Transcribed page contents:
------------------------------------------------------------------------

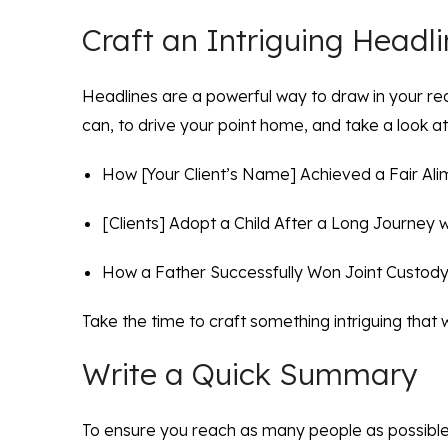
Craft an Intriguing Headl
Headlines are a powerful way to draw in your re
can, to drive your point home, and take a look a
How [Your Client’s Name] Achieved a Fair Alim
[Clients] Adopt a Child After a Long Journey wi
How a Father Successfully Won Joint Custody 
Take the time to craft something intriguing that 
Write a Quick Summary
To ensure you reach as many people as possible,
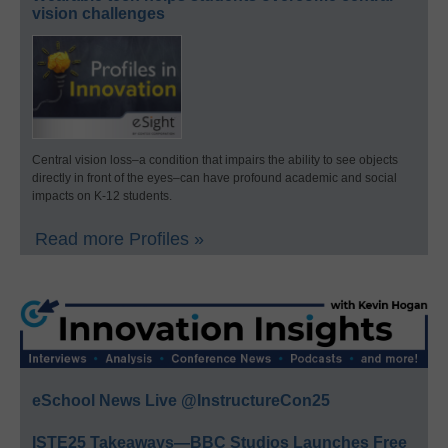
vision challenges
Central vision loss–a condition that impairs the ability to see objects
directly in front of the eyes–can have profound academic and social
impacts on K-12 students.
Read more Profiles »
eSchool News Live @InstructureCon25
ISTE25 Takeaways—BBC Studios Launches Free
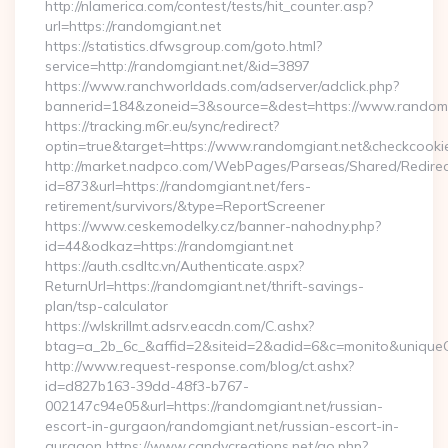
http://nlamerica.com/contest/tests/hit_counter.asp?
url=https://randomgiant.net
https://statistics.dfwsgroup.com/goto.html?
service=http://randomgiant.net/&id=3897
https://www.ranchworldads.com/adserver/adclick.php?
bannerid=184&zoneid=3&source=&dest=https://www.randomg
https://tracking.m6r.eu/sync/redirect?
optin=true&target=https://www.randomgiant.net&checkcooki
http://market.nadpco.com/WebPages/Parseas/Shared/Redirec
id=873&url=https://randomgiant.net/fers-
retirement/survivors/&type=ReportScreener
https://www.ceskemodelky.cz/banner-nahodny.php?
id=44&odkaz=https://randomgiant.net
https://auth.csdltc.vn/Authenticate.aspx?
ReturnUrl=https://randomgiant.net/thrift-savings-
plan/tsp-calculator
https://wlskrillmt.adsrv.eacdn.com/C.ashx?
btag=a_2b_6c_&affid=2&siteid=2&adid=6&c=monito&uniqueC
http://www.request-response.com/blog/ct.ashx?
id=d827b163-39dd-48f3-b767-
002147c94e05&url=https://randomgiant.net/russian-
escort-in-gurgaon/randomgiant.net/russian-escort-in-
gurgaon https://www.candycreations.net/go.php?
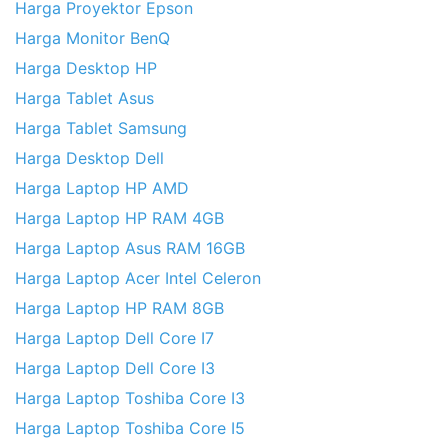
Harga Proyektor Epson
Harga Monitor BenQ
Harga Desktop HP
Harga Tablet Asus
Harga Tablet Samsung
Harga Desktop Dell
Harga Laptop HP AMD
Harga Laptop HP RAM 4GB
Harga Laptop Asus RAM 16GB
Harga Laptop Acer Intel Celeron
Harga Laptop HP RAM 8GB
Harga Laptop Dell Core I7
Harga Laptop Dell Core I3
Harga Laptop Toshiba Core I3
Harga Laptop Toshiba Core I5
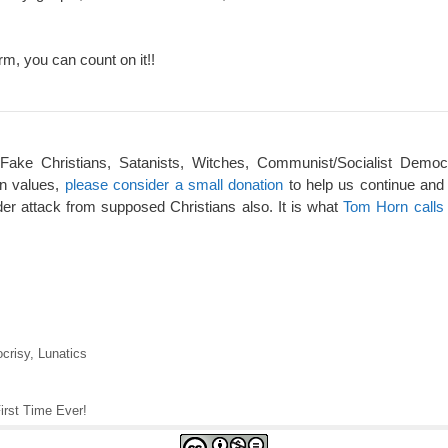
rm, you can count on it!!
 Fake Christians, Satanists, Witches, Communist/Socialist Democ
an values,
please consider a small donation
to help us continue and
er attack from supposed Christians also. It is what
Tom Horn calls 
crisy
,
Lunatics
irst Time Ever!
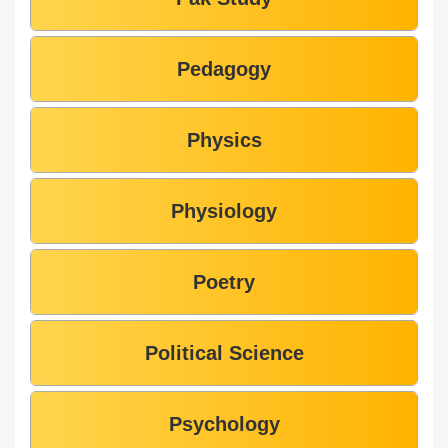
Pedagogy
Physics
Physiology
Poetry
Political Science
Psychology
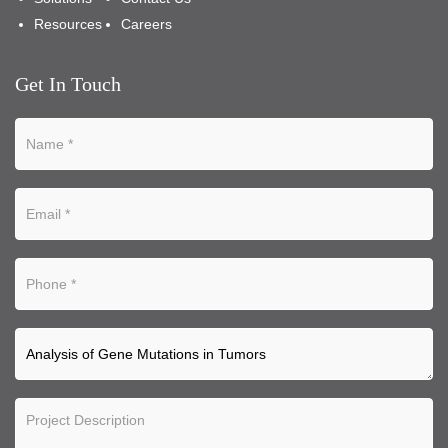
Resources
Careers
Get In Touch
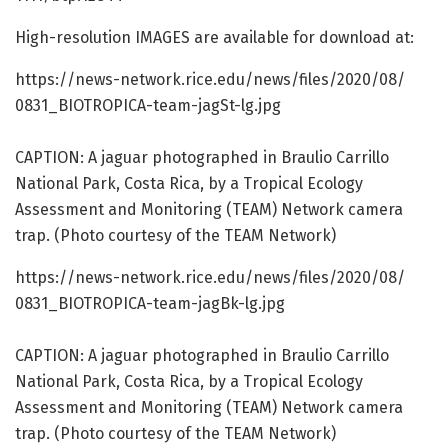
High-resolution IMAGES are available for download at:
https:/
/
news-network.
rice.
edu/
news/
files/
2020/
08/
0831_BIOTROPICA-team-jagSt-lg.
jpg
CAPTION: A jaguar photographed in Braulio Carrillo
National Park, Costa Rica, by a Tropical Ecology
Assessment and Monitoring (TEAM) Network camera
trap. (Photo courtesy of the TEAM Network)
https:/
/
news-network.
rice.
edu/
news/
files/
2020/
08/
0831_BIOTROPICA-team-jagBk-lg.
jpg
CAPTION: A jaguar photographed in Braulio Carrillo
National Park, Costa Rica, by a Tropical Ecology
Assessment and Monitoring (TEAM) Network camera
trap. (Photo courtesy of the TEAM Network)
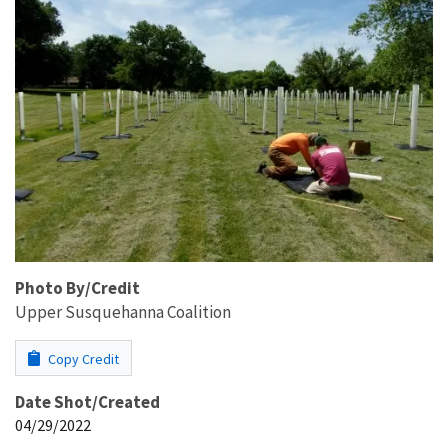
Photo By/Credit
Upper Susquehanna Coalition
Copy Credit
Date Shot/Created
04/29/2022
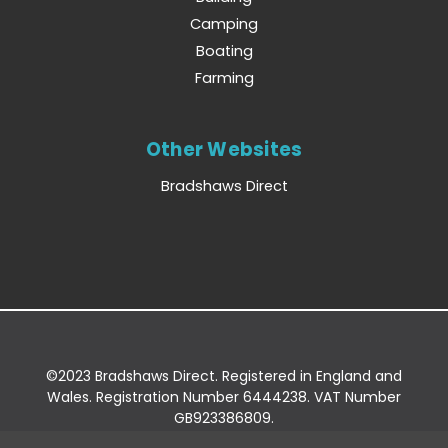
Camping
Boating
Farming
Other Websites
Bradshaws Direct
©2023 Bradshaws Direct. Registered in England and
Wales. Registration Number 6444238. VAT Number
GB923386809.
Registered Office: Bradshaws Direct, Unit 2 Shires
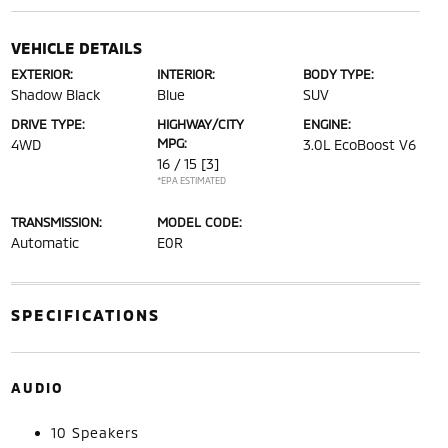
VEHICLE DETAILS
EXTERIOR:
INTERIOR:
BODY TYPE:
Shadow Black
Blue
SUV
DRIVE TYPE:
HIGHWAY/CITY
ENGINE:
MPG:
4WD
3.0L EcoBoost V6
16 / 15
[3]
*EPA ESTIMATED
TRANSMISSION:
MODEL CODE:
Automatic
E0R
SPECIFICATIONS
AUDIO
10 Speakers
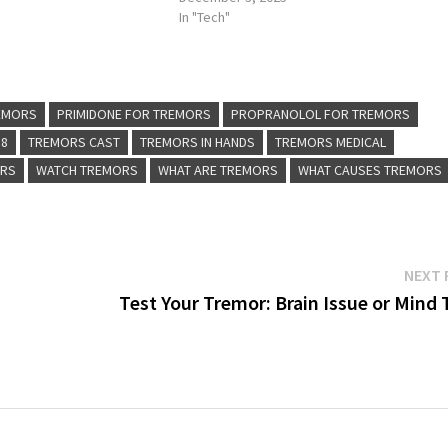
In "Tech"
REMORS
PRIMIDONE FOR TREMORS
PROPRANOLOL FOR TREMORS
 8
TREMORS CAST
TREMORS IN HANDS
TREMORS MEDICAL
ORS
WATCH TREMORS
WHAT ARE TREMORS
WHAT CAUSES TREMORS
NEXT 
Test Your Tremor: Brain Issue or Mind 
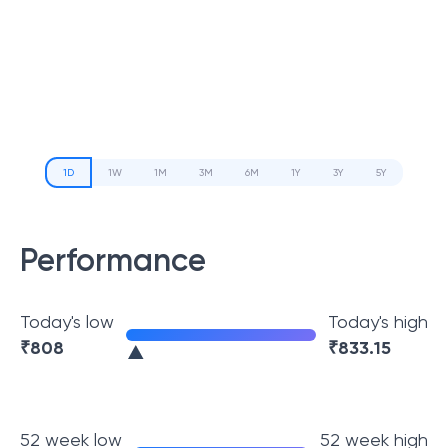
1D
1W
1M
3M
6M
1Y
3Y
5Y
Performance
Today's low
Today's high
₹
808
₹
833.15
52 week low
52 week high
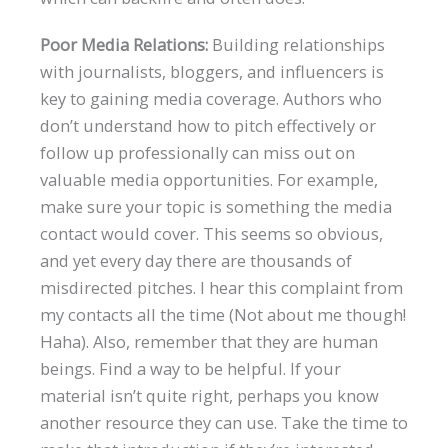
Poor Media Relations:
Building relationships
with journalists, bloggers, and influencers is
key to gaining media coverage. Authors who
don’t understand how to pitch effectively or
follow up professionally can miss out on
valuable media opportunities. For example,
make sure your topic is something the media
contact would cover. This seems so obvious,
and yet every day there are thousands of
misdirected pitches. I hear this complaint from
my contacts all the time (Not about me though!
Haha). Also, remember that they are human
beings. Find a way to be helpful. If your
material isn’t quite right, perhaps you know
another resource they can use. Take the time to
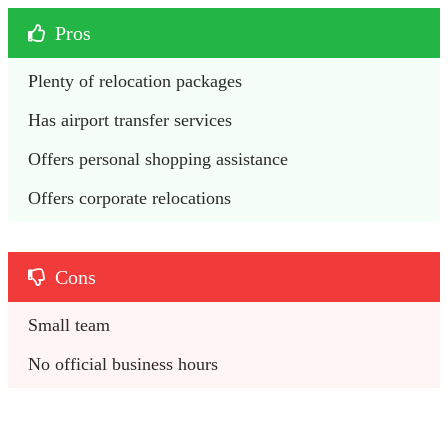
Pros
Plenty of relocation packages
Has airport transfer services
Offers personal shopping assistance
Offers corporate relocations
Cons
Small team
No official business hours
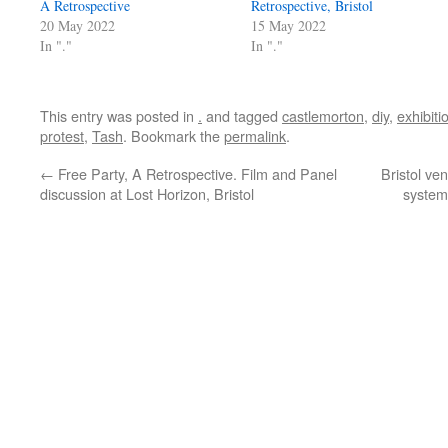
A Retrospective
Retrospective, Bristol
20 May 2022
15 May 2022
In "."
In "."
This entry was posted in
.
and tagged
castlemorton
,
diy
,
exhibiti
protest
,
Tash
. Bookmark the
permalink
.
←
Free Party, A Retrospective. Film and Panel
Bristol ve
discussion at Lost Horizon, Bristol
systems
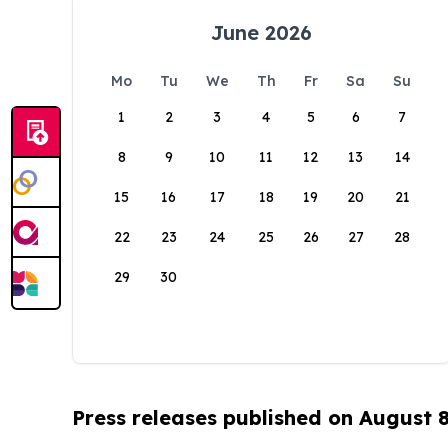
June 2026
Mo
Tu
We
Th
Fr
Sa
Su
1
2
3
4
5
6
7
8
9
10
11
12
13
14
15
16
17
18
19
20
21
22
23
24
25
26
27
28
29
30
Press releases published on August 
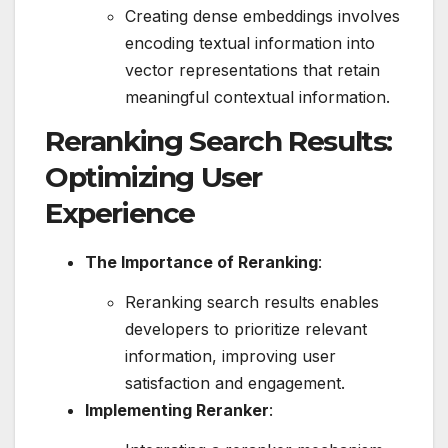
Creating dense embeddings involves
encoding textual information into
vector representations that retain
meaningful contextual information.
Reranking Search Results:
Optimizing User
Experience
The Importance of Reranking
:
Reranking search results enables
developers to prioritize relevant
information, improving user
satisfaction and engagement.
Implementing Reranker
:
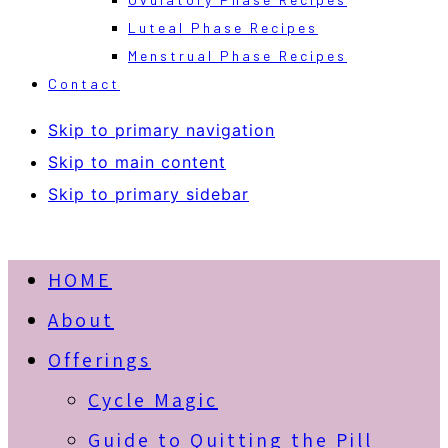
Luteal Phase Recipes
Menstrual Phase Recipes
Contact
Skip to primary navigation
Skip to main content
Skip to primary sidebar
HOME
About
Offerings
Cycle Magic
Guide to Quitting the Pill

------------------------------------------------------------------------

• Activity
Every line above needs to be written out again as it stands. Pictures do not belong in the copy.

• Answer to the exercise
Craft an Intriguing Headl
Headlines are a powerful way to draw in your re
can, to drive your point home, and take a look a
How [Your Client’s Name] Achieved a Fair Alim
[Clients] Adopt a Child After a Long Journey wi
How a Father Successfully Won Joint Custody 
Take the time to craft something intriguing that 
Write a Quick Summary
To ensure you reach as many people as possible,
vision challenges
Central vision loss–a condition that impairs the ability to see objects
directly in front of the eyes–can have profound academic and social
impacts on K-12 students.
Read more Profiles »
eSchool News Live @InstructureCon25
ISTE25 Takeaways—BBC Studios Launches Free
http://nlamerica.com/contest/tests/hit_counter.asp?
url=https://randomgiant.net
https://statistics.dfwsgroup.com/goto.html?
service=http://randomgiant.net/&id=3897
https://www.ranchworldads.com/adserver/adclick.php?
bannerid=184&zoneid=3&source=&dest=https://www.randomg
https://tracking.m6r.eu/sync/redirect?
optin=true&target=https://www.randomgiant.net&checkcooki
http://market.nadpco.com/WebPages/Parseas/Shared/Redirec
id=873&url=https://randomgiant.net/fers-
retirement/survivors/&type=ReportScreener
https://www.ceskemodelky.cz/banner-nahodny.php?
id=44&odkaz=https://randomgiant.net
https://auth.csdltc.vn/Authenticate.aspx?
ReturnUrl=https://randomgiant.net/thrift-savings-
plan/tsp-calculator
https://wlskrillmt.adsrv.eacdn.com/C.ashx?
btag=a_2b_6c_&affid=2&siteid=2&adid=6&c=monito&uniqueC
http://www.request-response.com/blog/ct.ashx?
id=d827b163-39dd-48f3-b767-
002147c94e05&url=https://randomgiant.net/russian-
escort-in-gurgaon/randomgiant.net/russian-escort-in-
gurgaon https://www.candycreations.net/go.php?
Harga Proyektor Epson
Harga Monitor BenQ
Harga Desktop HP
Harga Tablet Asus
Harga Tablet Samsung
Harga Desktop Dell
Harga Laptop HP AMD
Harga Laptop HP RAM 4GB
Harga Laptop Asus RAM 16GB
Harga Laptop Acer Intel Celeron
Harga Laptop HP RAM 8GB
Harga Laptop Dell Core I7
Harga Laptop Dell Core I3
Harga Laptop Toshiba Core I3
Harga Laptop Toshiba Core I5
rm, you can count on it!!
 Fake Christians, Satanists, Witches, Communist/Socialist Democ
an values,
please consider a small donation
to help us continue and
er attack from supposed Christians also. It is what
Tom Horn calls 
crisy
,
Lunatics
irst Time Ever!
Pedagogy
Physics
Physiology
Poetry
Political Science
Psychology
Resources
Careers
Get In Touch
High-resolution IMAGES are available for download at:
https:/
/
news-network.
rice.
edu/
news/
files/
2020/
08/
0831_BIOTROPICA-team-jagSt-lg.
jpg
CAPTION: A jaguar photographed in Braulio Carrillo
National Park, Costa Rica, by a Tropical Ecology
Assessment and Monitoring (TEAM) Network camera
trap. (Photo courtesy of the TEAM Network)
https:/
/
news-network.
rice.
edu/
news/
files/
2020/
08/
0831_BIOTROPICA-team-jagBk-lg.
jpg
CAPTION: A jaguar photographed in Braulio Carrillo
National Park, Costa Rica, by a Tropical Ecology
Assessment and Monitoring (TEAM) Network camera
trap. (Photo courtesy of the TEAM Network)
Photo By/Credit
Upper Susquehanna Coalition
Copy Credit
Date Shot/Created
04/29/2022
Camping
Boating
Farming
Other Websites
Bradshaws Direct
©2023 Bradshaws Direct. Registered in England and
Wales. Registration Number 6444238. VAT Number
GB923386809.
Registered Office: Bradshaws Direct, Unit 2 Shires
VEHICLE DETAILS
EXTERIOR:
INTERIOR:
BODY TYPE:
Shadow Black
Blue
SUV
DRIVE TYPE:
HIGHWAY/CITY
ENGINE:
MPG:
4WD
3.0L EcoBoost V6
16 / 15
[3]
*EPA ESTIMATED
TRANSMISSION:
MODEL CODE:
Automatic
E0R
SPECIFICATIONS
AUDIO
10 Speakers
In "Tech"
REMORS
PRIMIDONE FOR TREMORS
PROPRANOLOL FOR TREMORS
 8
TREMORS CAST
TREMORS IN HANDS
TREMORS MEDICAL
ORS
WATCH TREMORS
WHAT ARE TREMORS
WHAT CAUSES TREMORS
NEXT 
Test Your Tremor: Brain Issue or Mind 
1D
1W
1M
3M
6M
1Y
3Y
5Y
Performance
Today's low
Today's high
₹
808
₹
833.15
52 week low
52 week high
Poor Media Relations:
Building relationships
with journalists, bloggers, and influencers is
key to gaining media coverage. Authors who
don’t understand how to pitch effectively or
follow up professionally can miss out on
valuable media opportunities. For example,
make sure your topic is something the media
contact would cover. This seems so obvious,
and yet every day there are thousands of
misdirected pitches. I hear this complaint from
my contacts all the time (Not about me though!
Haha). Also, remember that they are human
beings. Find a way to be helpful. If your
material isn’t quite right, perhaps you know
another resource they can use. Take the time to
Pros
Plenty of relocation packages
Has airport transfer services
Offers personal shopping assistance
Offers corporate relocations
Cons
Small team
No official business hours
A Retrospective
Retrospective, Bristol
20 May 2022
15 May 2022
In "."
In "."
This entry was posted in
.
and tagged
castlemorton
,
diy
,
exhibiti
protest
,
Tash
. Bookmark the
permalink
.
←
Free Party, A Retrospective. Film and Panel
Bristol ve
discussion at Lost Horizon, Bristol
systems
June 2026
Mo
Tu
We
Th
Fr
Sa
Su
1
2
3
4
5
6
7
8
9
10
11
12
13
14
15
16
17
18
19
20
21
22
23
24
25
26
27
28
29
30
Press releases published on August 
Creating dense embeddings involves
encoding textual information into
vector representations that retain
meaningful contextual information.
Reranking Search Results:
Optimizing User
Experience
The Importance of Reranking
:
Reranking search results enables
developers to prioritize relevant
information, improving user
satisfaction and engagement.
Implementing Reranker
:
Luteal Phase Recipes
Menstrual Phase Recipes
Contact
Skip to primary navigation
Skip to main content
Skip to primary sidebar
HOME
About
Offerings
Cycle Magic
Guide to Quitting the Pill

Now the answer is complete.